I wanted to have icons that are not tinted. I could achieve this by editing /usr/lib/qubes/icon-receiver
as follows: replaced icon_tinted
with icon
at lines 300 and 307, and commented line 298 as not necessary.
Comparasion
Before:
async def retrieve_icon_for_window(self, reader, color):
# intentionally don't catch exceptions here
# the Image.get_from_stream method receives UNTRUSTED data
# from given stream (stdin), sanitize it and store in Image() object
icon = await Image.get_from_stream_async(reader,
ICON_MAXSIZE, ICON_MAXSIZE)
# now we can tint the icon to the VM color
icon_tinted = icon.tint(color)
# conver RGBA (Image.data) -> ARGB (X11)
icon_tinted_data = self._convert_rgba_to_argb(icon_tinted.data)
# prepare icon header according to X11 _NET_WM_ICON format:
# "This is an array of 32bit packed CARDINAL ARGB with high byte
# being A, low byte being B. The first two cardinals are width, height.
# Data is in rows, left to right and top to bottom."
# http://standards.freedesktop.org/wm-spec/1.4/ar01s05.html
icon_property_data = struct.pack(
"II", icon_tinted.width, icon_tinted.height)

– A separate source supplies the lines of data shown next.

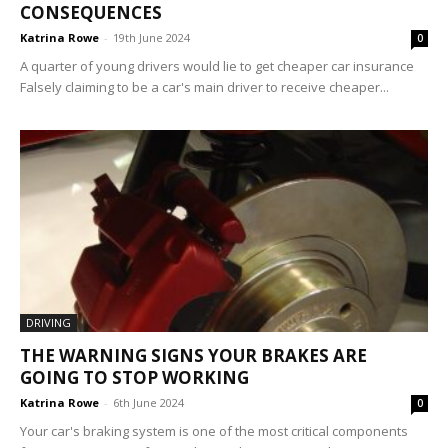
CONSEQUENCES
Katrina Rowe
-
19th June 2024
0
A quarter of young drivers would lie to get cheaper car insurance
Falsely claiming to be a car's main driver to receive cheaper...
DRIVING
THE WARNING SIGNS YOUR BRAKES ARE
GOING TO STOP WORKING
Katrina Rowe
-
6th June 2024
0
Your car's braking system is one of the most critical components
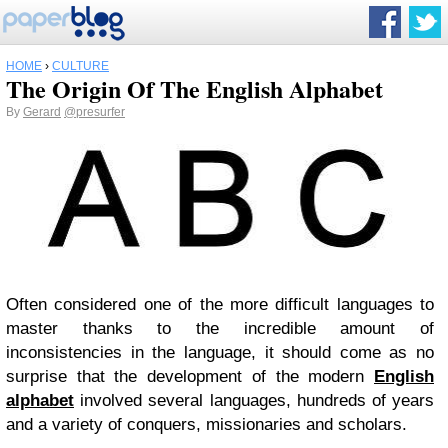
HOME
›
CULTURE
The Origin Of The English Alphabet
By
Gerard
@presurfer
Often considered one of the more difficult languages to
master thanks to the incredible amount of
inconsistencies in the language, it should come as no
surprise that the development of the modern
English
alphabet
involved several languages, hundreds of years
and a variety of conquers, missionaries and scholars.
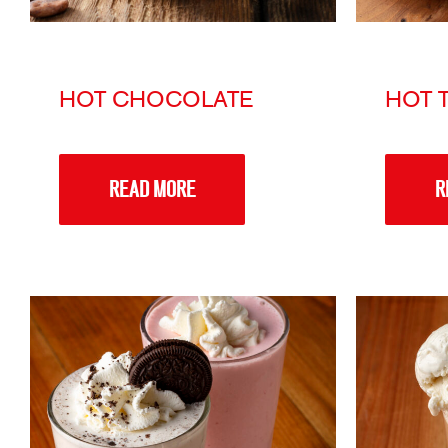
HOT CHOCOLATE
HOT 
READ MORE
R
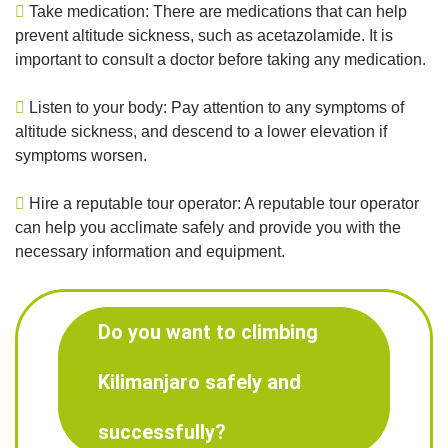
Take medication: There are medications that can help
prevent altitude sickness, such as acetazolamide. It is
important to consult a doctor before taking any medication.
Listen to your body: Pay attention to any symptoms of
altitude sickness, and descend to a lower elevation if
symptoms worsen.
Hire a reputable tour operator: A reputable tour operator
can help you acclimate safely and provide you with the
necessary information and equipment.
Do you want to climbing
Kilimanjaro safely and
successfully?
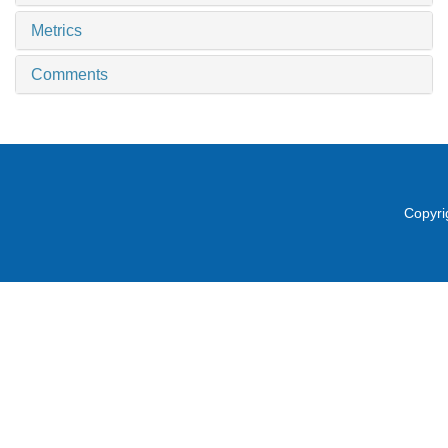
Metrics
Comments
Copyri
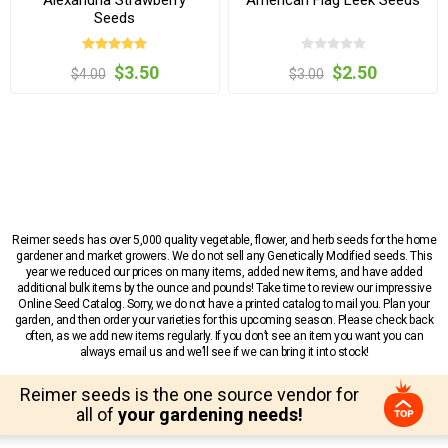
Seeds
$3.50
$2.50
$4.00
$3.00
Reimer seeds has over 5,000 quality vegetable, flower, and herb seeds for the home
gardener and market growers. We do not sell any Genetically Modified seeds. This
year we reduced our prices on many items, added new items, and have added
additional bulk items by the ounce and pounds! Take time to review our impressive
Online Seed Catalog. Sorry, we do not have a printed catalog to mail you. Plan your
garden, and then order your varieties for this upcoming season. Please check back
often, as we add new items regularly. If you don’t see an item you want you can
always email us and we’ll see if we can bring it into stock!
Reimer seeds is the one source vendor for
all of
your gardening needs!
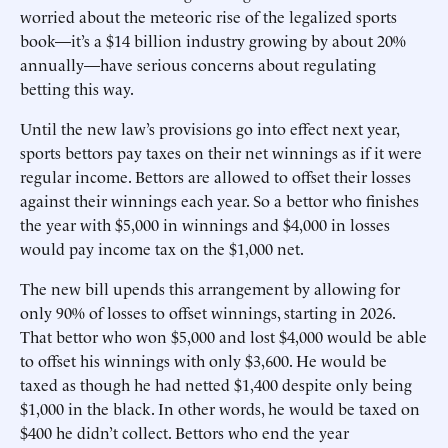
worried about the meteoric rise of the legalized sports
book—it’s a $14 billion industry growing by about 20%
annually—have serious concerns about regulating
betting this way.
Until the new law’s provisions go into effect next year,
sports bettors pay taxes on their net winnings as if it were
regular income. Bettors are allowed to offset their losses
against their winnings each year. So a bettor who finishes
the year with $5,000 in winnings and $4,000 in losses
would pay income tax on the $1,000 net.
The new bill upends this arrangement by allowing for
only 90% of losses to offset winnings, starting in 2026.
That bettor who won $5,000 and lost $4,000 would be able
to offset his winnings with only $3,600. He would be
taxed as though he had netted $1,400 despite only being
$1,000 in the black. In other words, he would be taxed on
$400 he didn’t collect. Bettors who end the year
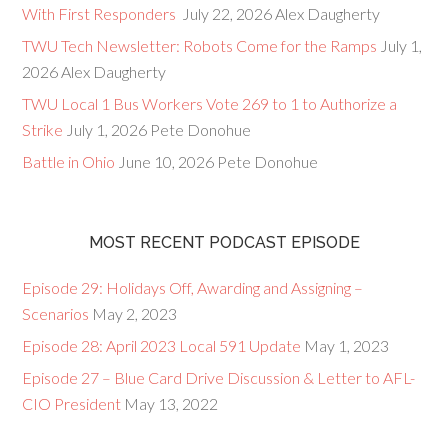
With First Responders
July 22, 2026
Alex Daugherty
TWU Tech Newsletter: Robots Come for the Ramps
July 1,
2026
Alex Daugherty
TWU Local 1 Bus Workers Vote 269 to 1 to Authorize a
Strike
July 1, 2026
Pete Donohue
Battle in Ohio
June 10, 2026
Pete Donohue
MOST RECENT PODCAST EPISODE
Episode 29: Holidays Off, Awarding and Assigning –
Scenarios
May 2, 2023
Episode 28: April 2023 Local 591 Update
May 1, 2023
Episode 27 – Blue Card Drive Discussion & Letter to AFL-
CIO President
May 13, 2022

# and then append the actual icon
icon_property_data += icon_tinted_data
return icon_property_data
After:
async def retrieve_icon_for_window(self, reader, color):
....
#icon_tinted = icon.tint(color)
# conver RGBA (Image.data) -> ARGB (X11)
icon_tinted_data = self._convert_rgba_to_argb(icon.data)
....
icon_property_data = struct.pack(
"II", icon.width, icon.height)
....
Maybe you’re laughing at me right now: “What does this have to do with security?” But, how would I know? I say it may be that Qubes OS developers depend on what they wrote? Any change from user would break everything? Does this even exist in any OS or I’m mistaken in my thinking?